Я в кабинете суперинтенданта Харрисона. В субботу утром. Попасть сюда в выходной день обычно не означает ничего хорошего, но сейчас по шкале от одного до десяти, где десять – это полный разгром, ситуация тянет всего-то на пятерочку. К тому же он и правда должен все знать.
– Вики опознала в Харпере своего похитителя, сэр. Криминалисты подтверждают ее слова.
– А как же ДНК Уолша на постели девушки?
– Он говорил, что пару раз гостил в доме. Если он спал на этом постельном белье, там могла остаться его слюна. Чаллоу сообщил, что такое возможно.
– Значит, Харпер действовал один? Никакого сговора с Уолшем?
– Похоже на то. Вики его не узнала.
– И все-таки речь идет о человеке, который прежде не проявлял жестокость. Думаешь, свою роль сыграла деменция Харпера – а девушке просто не повезло быть похожей на его жену?
Я делаю глубокий вдох. Сначала я был так уверен в том, что это Харпер, а потом дневник Вики переубедил меня, и с тех пор я считал, что несчастный старик оказался лишь игрушкой в руках Дональда Уолша, преследующего свои гнусные цели. Но это не так. Никакая он не жертва.
– Вообще-то, сэр, я думаю, все намного сложнее. Сейчас у Харпера проявляются признаки слабоумия, однако три года назад все было иначе. В дневнике Вики ничто не указывает на проблемы с умственным состоянием ее похитителя. Полагаю, он прекрасно знал, что делает. И да, сходство Вики с Присциллой тоже повлияло на Харпера, только в другом смысле. Он решил отомстить. Такое вот у него извращенное представление о расплате.
– Разве он не говорил, что боится подвала, потому что оттуда доносятся какие-то звуки?
– Подозреваю, что это как раз следствие прогрессирующей деменции. Он вполне мог забыть, что запер ее там. Поэтому, вероятно, и перестал носить еду и воду.
Харрисон откидывается на спинку стула.
– Никак в голове не укладывается. Уолш казался более подходящей кандидатурой.
– Знаю, сэр.
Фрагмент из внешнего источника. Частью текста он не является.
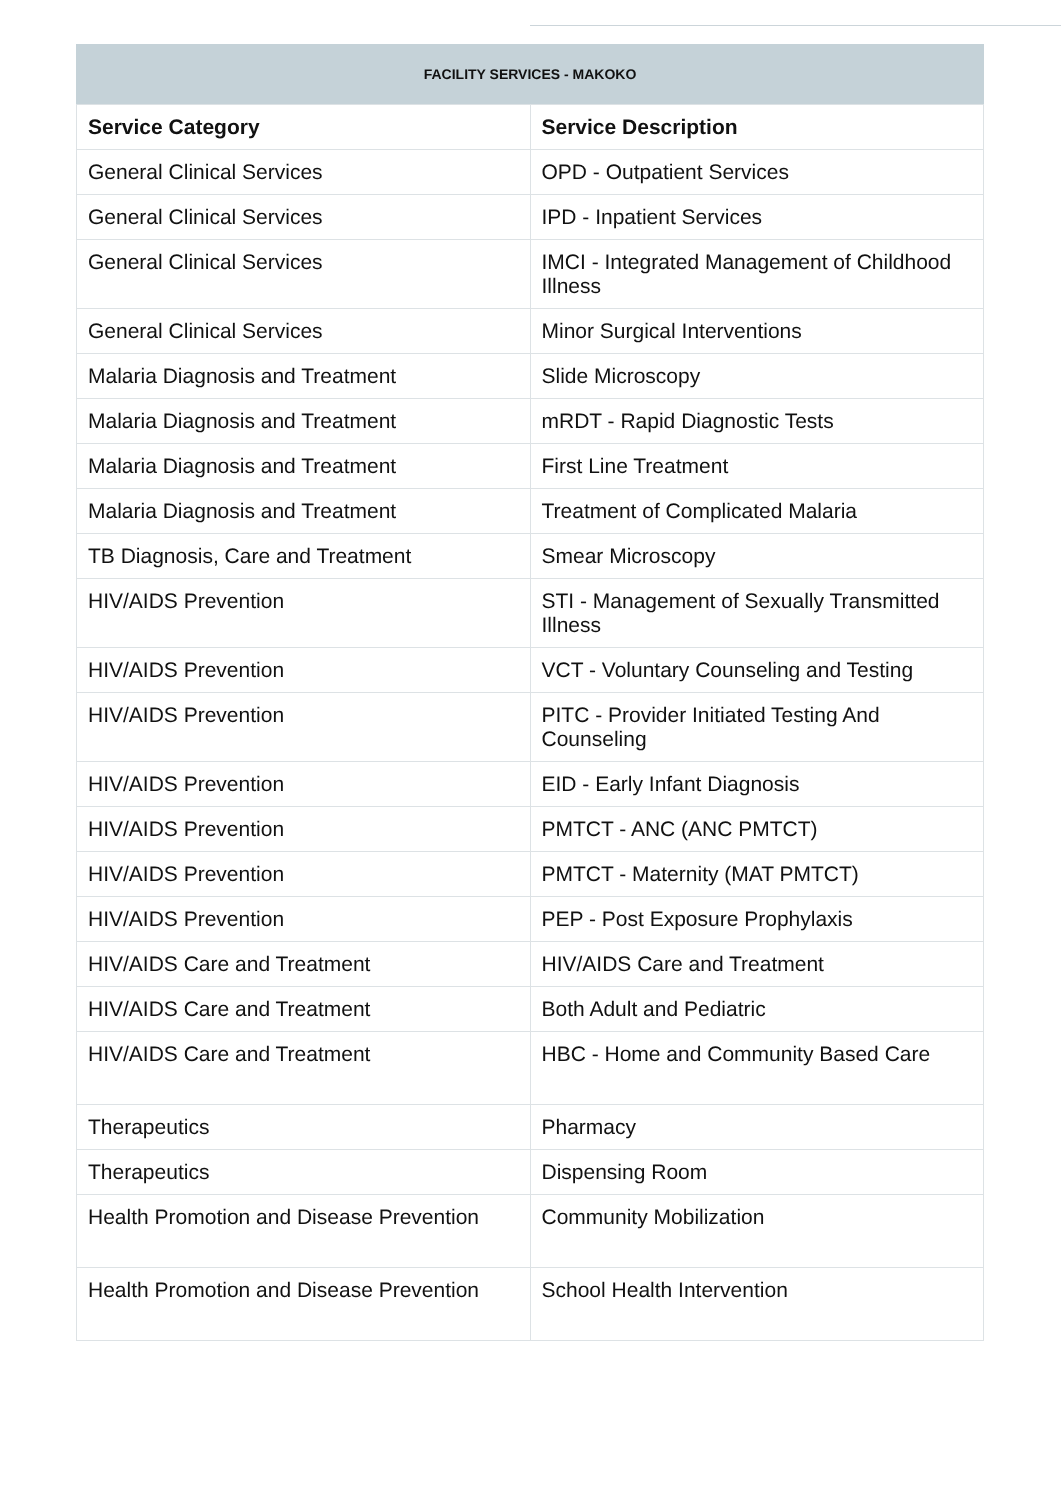FACILITY SERVICES - MAKOKO
| Service Category | Service Description |
| --- | --- |
| General Clinical Services | OPD - Outpatient Services |
| General Clinical Services | IPD - Inpatient Services |
| General Clinical Services | IMCI - Integrated Management of Childhood Illness |
| General Clinical Services | Minor Surgical Interventions |
| Malaria Diagnosis and Treatment | Slide Microscopy |
| Malaria Diagnosis and Treatment | mRDT - Rapid Diagnostic Tests |
| Malaria Diagnosis and Treatment | First Line Treatment |
| Malaria Diagnosis and Treatment | Treatment of Complicated Malaria |
| TB Diagnosis, Care and Treatment | Smear Microscopy |
| HIV/AIDS Prevention | STI - Management of Sexually Transmitted Illness |
| HIV/AIDS Prevention | VCT - Voluntary Counseling and Testing |
| HIV/AIDS Prevention | PITC - Provider Initiated Testing And Counseling |
| HIV/AIDS Prevention | EID - Early Infant Diagnosis |
| HIV/AIDS Prevention | PMTCT - ANC (ANC PMTCT) |
| HIV/AIDS Prevention | PMTCT - Maternity (MAT PMTCT) |
| HIV/AIDS Prevention | PEP - Post Exposure Prophylaxis |
| HIV/AIDS Care and Treatment | HIV/AIDS Care and Treatment |
| HIV/AIDS Care and Treatment | Both Adult and Pediatric |
| HIV/AIDS Care and Treatment | HBC - Home and Community Based Care |
| Therapeutics | Pharmacy |
| Therapeutics | Dispensing Room |
| Health Promotion and Disease Prevention | Community Mobilization |
| Health Promotion and Disease Prevention | School Health Intervention |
Я тоже так думал.
– Но ДНК не врет. Мальчишка от Харпера.
– Да, сэр.
– Кстати, насчет ДНК – что там с Гардинером?
– Мы допросили его еще раз. Есть частичный отпечаток на клейкой ленте и следы ДНК на одеяле, в которое было завернуто тело, однако для обвинения этого недостаточно. Еще он, возможно, жестоко обращался с их няней. Пытаемся понять, единичный ли это случай.
– Возможно? Вы с ней еще не поговорили?
– Нет, сэр. Оказалось, что найти ее не так-то просто.
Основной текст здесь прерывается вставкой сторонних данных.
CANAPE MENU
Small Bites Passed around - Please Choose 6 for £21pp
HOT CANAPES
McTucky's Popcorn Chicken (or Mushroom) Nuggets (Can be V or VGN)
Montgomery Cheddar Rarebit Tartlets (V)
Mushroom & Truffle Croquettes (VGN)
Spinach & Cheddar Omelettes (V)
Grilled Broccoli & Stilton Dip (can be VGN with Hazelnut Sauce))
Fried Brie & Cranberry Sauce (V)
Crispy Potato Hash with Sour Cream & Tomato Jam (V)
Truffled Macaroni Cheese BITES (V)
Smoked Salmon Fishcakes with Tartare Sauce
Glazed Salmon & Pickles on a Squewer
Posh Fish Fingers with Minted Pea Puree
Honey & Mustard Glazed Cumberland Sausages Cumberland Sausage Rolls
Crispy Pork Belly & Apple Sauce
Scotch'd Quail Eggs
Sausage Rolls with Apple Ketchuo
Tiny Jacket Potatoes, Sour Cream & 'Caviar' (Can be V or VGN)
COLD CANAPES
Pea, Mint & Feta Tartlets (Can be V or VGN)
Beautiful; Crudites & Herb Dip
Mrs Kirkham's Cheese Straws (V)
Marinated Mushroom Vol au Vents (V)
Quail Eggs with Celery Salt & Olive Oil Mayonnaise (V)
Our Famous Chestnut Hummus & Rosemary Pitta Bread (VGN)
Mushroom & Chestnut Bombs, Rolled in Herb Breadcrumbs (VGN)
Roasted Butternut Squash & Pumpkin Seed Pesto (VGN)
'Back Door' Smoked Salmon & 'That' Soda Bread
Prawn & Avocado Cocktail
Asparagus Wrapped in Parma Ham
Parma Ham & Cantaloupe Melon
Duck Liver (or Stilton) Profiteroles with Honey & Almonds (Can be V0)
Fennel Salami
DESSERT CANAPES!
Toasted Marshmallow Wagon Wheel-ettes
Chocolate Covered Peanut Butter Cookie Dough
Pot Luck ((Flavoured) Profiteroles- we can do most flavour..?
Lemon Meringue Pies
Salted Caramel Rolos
Харрисон хмурится, а я мысленно ругаю Куинна.
– Но вы не сбрасываете Харпера со счетов в деле Ханны Гардинер? Есть версия, что он совершил оба преступления?
– Да, сэр. Эта версия все еще рассматривается.
– А Служба уголовного преследования возбудит против Харпера дело, учитывая его болезнь?
– Не знаю, до этого мы еще не дошли.
– Надеюсь, тем временем он содержится в соответствующем учреждении?
Я киваю.
– В надежной лечебнице близ Банбери. На Фрэмптон-роуд он уже в любом случае не вернется. Дом, скорее всего, продадут.
– Что ж, тогда у полиции долины Темзы будет хоть один довольный клиент.
– В смысле, сэр?
– Я о том богатеньком уроде, что купил вторую часть дома.
Я начинаю подозревать, что Куинн меня избегает – и точно, вот он, сидит на парковке в своей «Ауди» и ест сэндвич.
Я стучу по стеклу.
– Куинн?
Он опускает окно, спеша прожевать кусок.
– Что такое, босс?
– Ты чего тут делаешь?
– Как чего – обедаю.
Я награждаю его скептическим взглядом, и Гарет из приличия принимает стыдливый вид.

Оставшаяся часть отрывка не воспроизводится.